Trump is a showman, a performance artist.  Journalists are going to have to become smarter to learn what is really going on.

This kind of digging lives on with news gatherers like Pro-Publica, Mother Jones, Politico, and some of the nation’s biggest and revived newspapers.  Think of the recent “Best Picture” Oscar winner, Spotlight (2015), which recreated the meticulous digging that allowed reporters at the Boston Globe to challenge official church narratives on peodophiles still being protected. Press conferences could have never given the people of Boston what they needed to know.

Trump is a showman, a performance artist.

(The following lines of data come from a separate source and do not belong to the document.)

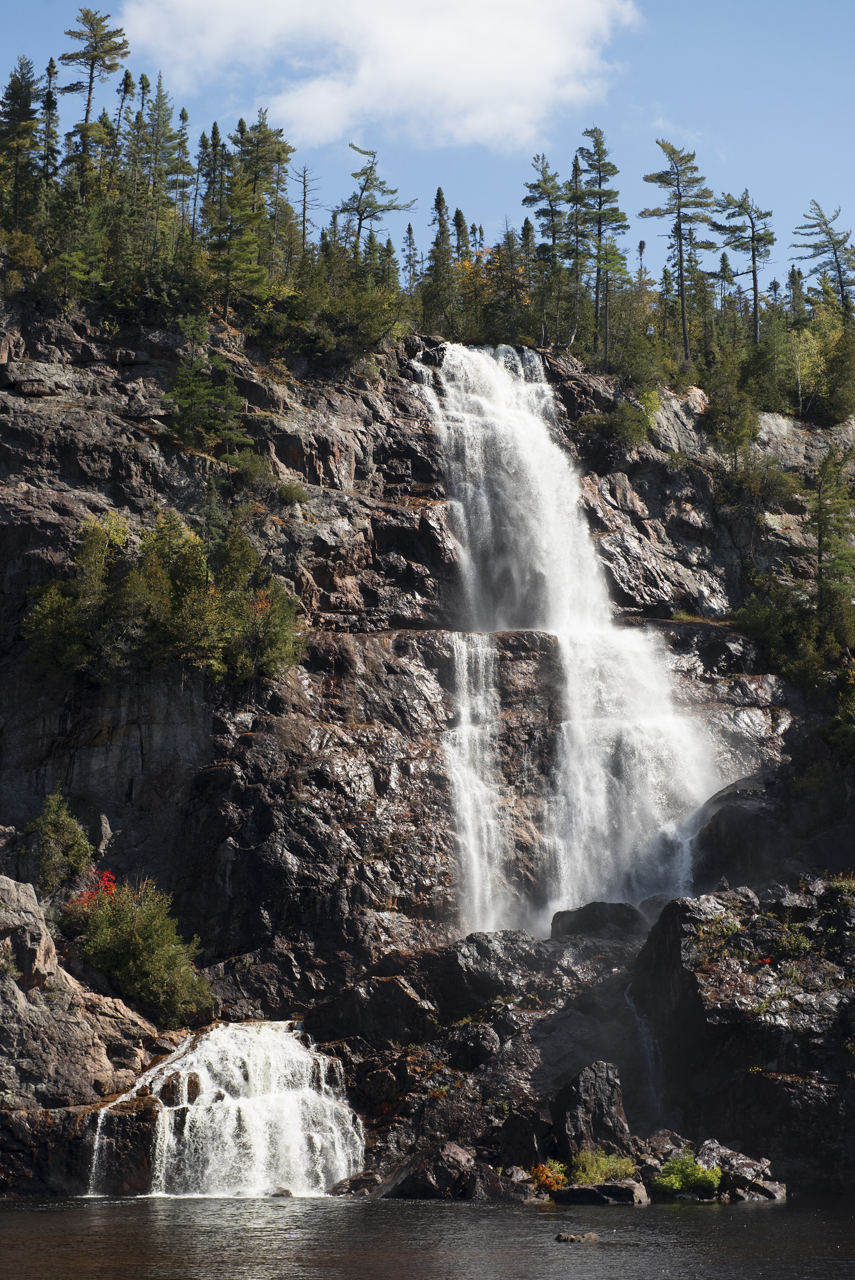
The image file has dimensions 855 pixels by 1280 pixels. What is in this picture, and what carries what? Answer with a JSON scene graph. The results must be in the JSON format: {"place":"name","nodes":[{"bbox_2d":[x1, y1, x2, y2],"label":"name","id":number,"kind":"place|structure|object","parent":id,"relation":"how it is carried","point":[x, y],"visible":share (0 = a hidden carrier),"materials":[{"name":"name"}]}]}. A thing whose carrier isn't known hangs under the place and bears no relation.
{"place":"outdoors","nodes":[
{"label":"outdoors","id":0,"kind":"place"},
{"bbox_2d":[117,0,641,152],"label":"cloud","id":1,"kind":"structure","parent":0,"point":[469,91],"materials":[{"name":"white"}]},
{"bbox_2d":[0,0,854,301],"label":"sky","id":2,"kind":"structure","parent":0,"point":[482,199],"materials":[{"name":"blue"}]},
{"bbox_2d":[0,1191,854,1279],"label":"water","id":3,"kind":"structure","parent":0,"point":[703,1226],"materials":[{"name":"liquid"}]},
{"bbox_2d":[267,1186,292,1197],"label":"rock","id":4,"kind":"object","parent":3,"relation":"in","point":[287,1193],"visible":0.64,"materials":[{"name":"grey stone"}]},
{"bbox_2d":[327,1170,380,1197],"label":"rock","id":5,"kind":"object","parent":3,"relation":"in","point":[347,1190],"visible":0.73,"materials":[{"name":"grey stone"}]},
{"bbox_2d":[379,1140,480,1201],"label":"rock","id":6,"kind":"object","parent":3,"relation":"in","point":[454,1155],"visible":0.9,"materials":[{"name":"stone"}]},
{"bbox_2d":[555,1230,599,1242],"label":"rock","id":7,"kind":"object","parent":3,"relation":"in","point":[571,1238],"visible":0.98,"materials":[{"name":"grey stone"}]},
{"bbox_2d":[551,1177,648,1205],"label":"rock","id":8,"kind":"object","parent":3,"relation":"in","point":[574,1190],"visible":0.74,"materials":[{"name":"stone"}]},
{"bbox_2d":[694,1138,785,1203],"label":"rock","id":9,"kind":"object","parent":3,"relation":"in","point":[736,1181],"visible":0.65,"materials":[{"name":"grey stone"}]},
{"bbox_2d":[628,883,854,1194],"label":"rock","id":10,"kind":"object","parent":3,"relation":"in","point":[676,908],"visible":0.83,"materials":[{"name":"stone"}]},
{"bbox_2d":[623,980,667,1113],"label":"small waterfall","id":11,"kind":"structure","parent":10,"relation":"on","point":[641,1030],"materials":[{"name":"liquid"}]},
{"bbox_2d":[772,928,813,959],"label":"shrub","id":12,"kind":"object","parent":10,"relation":"on","point":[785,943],"visible":0.83,"materials":[{"name":"green plant"}]},
{"bbox_2d":[0,294,854,1189],"label":"cliff","id":13,"kind":"structure","parent":0,"point":[83,364],"materials":[{"name":"stone"}]},
{"bbox_2d":[0,59,42,235],"label":"tree","id":14,"kind":"object","parent":13,"relation":"on","point":[26,103],"visible":0.85,"materials":[{"name":"plant"}]},
{"bbox_2d":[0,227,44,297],"label":"shrub","id":15,"kind":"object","parent":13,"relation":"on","point":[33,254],"visible":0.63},
{"bbox_2d":[38,54,62,193],"label":"conifer tree","id":16,"kind":"object","parent":13,"relation":"on","point":[53,66],"visible":0.52,"materials":[{"name":"green plant"}]},
{"bbox_2d":[27,788,92,895],"label":"shrub","id":17,"kind":"object","parent":13,"relation":"on","point":[73,822],"visible":0.92,"materials":[{"name":"green plant"}]},
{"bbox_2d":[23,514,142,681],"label":"tree","id":18,"kind":"object","parent":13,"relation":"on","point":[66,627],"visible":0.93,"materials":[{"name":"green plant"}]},
{"bbox_2d":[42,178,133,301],"label":"tree","id":19,"kind":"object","parent":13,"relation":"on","point":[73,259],"visible":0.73,"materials":[{"name":"green plant"}]},
{"bbox_2d":[70,868,119,907],"label":"red shrub","id":20,"kind":"object","parent":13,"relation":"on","point":[108,875],"visible":0.32,"materials":[{"name":"red plant"}]},
{"bbox_2d":[60,8,129,177],"label":"pine tree","id":21,"kind":"object","parent":13,"relation":"on","point":[90,81],"visible":0.77,"materials":[{"name":"green plant"}]},
{"bbox_2d":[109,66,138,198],"label":"conifer tree","id":22,"kind":"object","parent":13,"relation":"on","point":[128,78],"visible":0.45,"materials":[{"name":"green plant"}]},
{"bbox_2d":[134,74,186,226],"label":"tree","id":23,"kind":"object","parent":13,"relation":"on","point":[158,106],"visible":0.72,"materials":[{"name":"plant"}]},
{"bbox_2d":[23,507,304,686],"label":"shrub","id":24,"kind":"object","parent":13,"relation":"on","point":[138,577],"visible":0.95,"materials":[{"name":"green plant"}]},
{"bbox_2d":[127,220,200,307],"label":"tree","id":25,"kind":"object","parent":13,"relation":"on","point":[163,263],"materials":[{"name":"green plant"}]},
{"bbox_2d":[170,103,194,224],"label":"conifer tree","id":26,"kind":"object","parent":13,"relation":"on","point":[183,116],"visible":0.64,"materials":[{"name":"plant"}]},
{"bbox_2d":[163,342,252,471],"label":"tree","id":27,"kind":"object","parent":13,"relation":"on","point":[188,389],"visible":0.94,"materials":[{"name":"green plant"}]},
{"bbox_2d":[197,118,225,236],"label":"conifer tree","id":28,"kind":"object","parent":13,"relation":"on","point":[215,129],"visible":0.53,"materials":[{"name":"green plant"}]},
{"bbox_2d":[84,1020,363,1198],"label":"waterfall","id":29,"kind":"structure","parent":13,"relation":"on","point":[260,1065],"materials":[{"name":"white liquid"}]},
{"bbox_2d":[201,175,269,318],"label":"tree","id":30,"kind":"object","parent":13,"relation":"on","point":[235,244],"visible":0.88,"materials":[{"name":"plant"}]},
{"bbox_2d":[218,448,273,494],"label":"shrub","id":31,"kind":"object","parent":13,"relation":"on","point":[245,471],"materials":[{"name":"green plant"}]},
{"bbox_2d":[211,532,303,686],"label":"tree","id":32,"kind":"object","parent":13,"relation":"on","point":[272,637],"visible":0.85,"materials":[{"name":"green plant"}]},
{"bbox_2d":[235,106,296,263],"label":"tree","id":33,"kind":"object","parent":13,"relation":"on","point":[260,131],"visible":0.68,"materials":[{"name":"green plant"}]},
{"bbox_2d":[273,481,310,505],"label":"shrub","id":34,"kind":"object","parent":13,"relation":"on","point":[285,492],"visible":0.86,"materials":[{"name":"green plant"}]},
{"bbox_2d":[292,165,319,252],"label":"tree","id":35,"kind":"object","parent":13,"relation":"on","point":[305,194],"visible":0.71,"materials":[{"name":"brown wood"}]},
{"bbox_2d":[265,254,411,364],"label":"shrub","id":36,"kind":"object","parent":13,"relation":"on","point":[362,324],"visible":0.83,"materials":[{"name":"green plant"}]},
{"bbox_2d":[340,141,415,260],"label":"pine tree","id":37,"kind":"object","parent":13,"relation":"on","point":[367,178],"visible":0.76,"materials":[{"name":"green plant"}]},
{"bbox_2d":[401,221,421,294],"label":"conifer tree","id":38,"kind":"object","parent":13,"relation":"on","point":[409,231],"visible":0.55,"materials":[{"name":"green plant"}]},
{"bbox_2d":[423,185,458,335],"label":"conifer tree","id":39,"kind":"object","parent":13,"relation":"on","point":[439,199],"visible":0.72,"materials":[{"name":"plant"}]},
{"bbox_2d":[452,206,470,261],"label":"conifer tree","id":40,"kind":"object","parent":13,"relation":"on","point":[459,219],"visible":0.35,"materials":[{"name":"plant"}]},
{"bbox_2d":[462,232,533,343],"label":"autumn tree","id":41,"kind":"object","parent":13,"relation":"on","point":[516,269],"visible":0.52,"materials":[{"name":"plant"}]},
{"bbox_2d":[522,149,570,344],"label":"pine tree","id":42,"kind":"object","parent":13,"relation":"on","point":[536,186],"visible":0.87,"materials":[{"name":"plant"}]},
{"bbox_2d":[413,342,723,944],"label":"waterfall","id":43,"kind":"structure","parent":13,"relation":"on","point":[576,895],"materials":[{"name":"white liquid"}]},
{"bbox_2d":[563,147,591,342],"label":"pine tree","id":44,"kind":"object","parent":13,"relation":"on","point":[576,171],"visible":0.75,"materials":[{"name":"green plant"}]},
{"bbox_2d":[575,129,629,361],"label":"pine tree","id":45,"kind":"object","parent":13,"relation":"on","point":[599,231],"visible":0.94,"materials":[{"name":"green plant"}]},
{"bbox_2d":[576,394,656,449],"label":"shrub","id":46,"kind":"object","parent":13,"relation":"on","point":[609,419],"visible":0.89,"materials":[{"name":"green plant"}]},
{"bbox_2d":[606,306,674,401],"label":"tree","id":47,"kind":"object","parent":13,"relation":"on","point":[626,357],"visible":0.84,"materials":[{"name":"green plant"}]},
{"bbox_2d":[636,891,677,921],"label":"rock","id":48,"kind":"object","parent":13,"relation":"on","point":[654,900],"visible":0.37,"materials":[{"name":"grey stone"}]},
{"bbox_2d":[639,138,717,359],"label":"pine tree","id":49,"kind":"object","parent":13,"relation":"on","point":[678,206],"visible":0.95,"materials":[{"name":"green plant"}]},
{"bbox_2d":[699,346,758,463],"label":"tree","id":50,"kind":"object","parent":13,"relation":"on","point":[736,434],"visible":0.93,"materials":[{"name":"green plant"}]},
{"bbox_2d":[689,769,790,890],"label":"boulder","id":51,"kind":"object","parent":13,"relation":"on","point":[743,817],"visible":0.6,"materials":[{"name":"grey stone"}]},
{"bbox_2d":[710,188,772,344],"label":"pine tree","id":52,"kind":"object","parent":13,"relation":"on","point":[753,271],"visible":0.9,"materials":[{"name":"green plant"}]},
{"bbox_2d":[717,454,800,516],"label":"shrub","id":53,"kind":"object","parent":13,"relation":"on","point":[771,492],"visible":0.89,"materials":[{"name":"green plant"}]},
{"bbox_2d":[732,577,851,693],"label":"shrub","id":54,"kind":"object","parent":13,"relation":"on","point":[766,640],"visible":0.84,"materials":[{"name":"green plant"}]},
{"bbox_2d":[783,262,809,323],"label":"conifer tree","id":55,"kind":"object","parent":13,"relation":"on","point":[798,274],"visible":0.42,"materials":[{"name":"green plant"}]},
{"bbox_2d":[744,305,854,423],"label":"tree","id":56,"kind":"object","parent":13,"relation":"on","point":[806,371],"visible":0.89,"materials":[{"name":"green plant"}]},
{"bbox_2d":[791,199,854,315],"label":"pine tree","id":57,"kind":"object","parent":13,"relation":"on","point":[838,266],"visible":0.82,"materials":[{"name":"green plant"}]},
{"bbox_2d":[809,442,854,654],"label":"tree","id":58,"kind":"object","parent":13,"relation":"on","point":[818,607],"visible":0.95,"materials":[{"name":"plant"}]},
{"bbox_2d":[822,664,854,762],"label":"shrub","id":59,"kind":"object","parent":13,"relation":"on","point":[850,732],"visible":0.98,"materials":[{"name":"green plant"}]},
{"bbox_2d":[299,922,658,1201],"label":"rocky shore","id":60,"kind":"structure","parent":0,"point":[527,1055],"materials":[{"name":"stone"}]},
{"bbox_2d":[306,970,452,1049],"label":"boulder","id":61,"kind":"object","parent":60,"relation":"on","point":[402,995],"visible":0.83,"materials":[{"name":"stone"}]},
{"bbox_2d":[528,1158,568,1193],"label":"shrub","id":62,"kind":"object","parent":60,"relation":"on","point":[549,1173],"visible":0.71,"materials":[{"name":"plant"}]},
{"bbox_2d":[551,1061,632,1165],"label":"boulder","id":63,"kind":"object","parent":60,"relation":"on","point":[599,1125],"visible":0.84,"materials":[{"name":"grey stone"}]},
{"bbox_2d":[549,900,645,941],"label":"boulder","id":64,"kind":"object","parent":60,"relation":"on","point":[581,915],"visible":0.72,"materials":[{"name":"grey stone"}]},
{"bbox_2d":[568,1147,637,1185],"label":"shrub","id":65,"kind":"object","parent":60,"relation":"on","point":[611,1163],"visible":0.74,"materials":[{"name":"green plant"}]},
{"label":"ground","id":66,"kind":"structure","parent":0},
{"bbox_2d":[0,872,164,1197],"label":"rock","id":67,"kind":"object","parent":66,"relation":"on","point":[38,933],"visible":0.79,"materials":[{"name":"grey stone"}]},
{"bbox_2d":[70,875,214,1022],"label":"shrub","id":68,"kind":"object","parent":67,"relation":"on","point":[135,943],"visible":0.9,"materials":[{"name":"green plant"}]},
{"bbox_2d":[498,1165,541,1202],"label":"rock","id":69,"kind":"object","parent":66,"relation":"on","point":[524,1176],"visible":0.64,"materials":[{"name":"grey stone"}]},
{"bbox_2d":[652,1152,724,1197],"label":"shrub","id":70,"kind":"object","parent":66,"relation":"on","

Journalists are going to have to become smarter in covering the Presidency if they want to know what is going on.  Listening to him or his surrogates is not apt to yield much insight into the rationales for government actions.

Luckily, as the saying goes, Washington is the only ship of state that leaks from the top.  There seems to be no shortage of informed senior level sources in the Administration who can help journalists understand the thinking of the Trump Administration.  But we will have to give up our fascination with, among other things, the matinee sideshow  of magical thinking that is the daily White House briefing.

I once wrote a book on politics and theater (Center Stage, 2007).  At the time it made sense because so many politicos and journalists clearly wanted to master and manage news in an entertainment-dominated environment. Yet that perspective is now too facile; the national’s capital must be more than just another center for the performing arts.  Leadership needs to include the mastery of leadership skills:  conciliation, a head for details and social effects, an interest in consultation with others, and the grace to know when not to speak.  A President that touts his success as a reality tv star needs to get serious if his administration is to be a match for the quick studies in the national press.